Work order => Copy the entries below exactly; any picture among them should be left out.

[Source material — start]

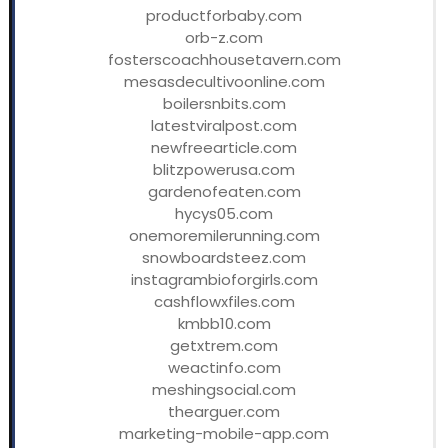
productforbaby.com
orb-z.com
fosterscoachhousetavern.com
mesasdecultivoonline.com
boilersnbits.com
latestviralpost.com
newfreearticle.com
blitzpowerusa.com
gardenofeaten.com
hycys05.com
onemoremilerunning.com
snowboardsteez.com
instagrambioforgirls.com
cashflowxfiles.com
kmbb10.com
getxtrem.com
weactinfo.com
meshingsocial.com
thearguer.com
marketing-mobile-app.com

[Source material — finish]

Solution for this exercise =>
productforbaby.com
orb-z.com
fosterscoachhousetavern.com
mesasdecultivoonline.com
boilersnbits.com
latestviralpost.com
newfreearticle.com
blitzpowerusa.com
gardenofeaten.com
hycys05.com
onemoremilerunning.com
snowboardsteez.com
instagrambioforgirls.com
cashflowxfiles.com
kmbb10.com
getxtrem.com
weactinfo.com
meshingsocial.com
thearguer.com
marketing-mobile-app.com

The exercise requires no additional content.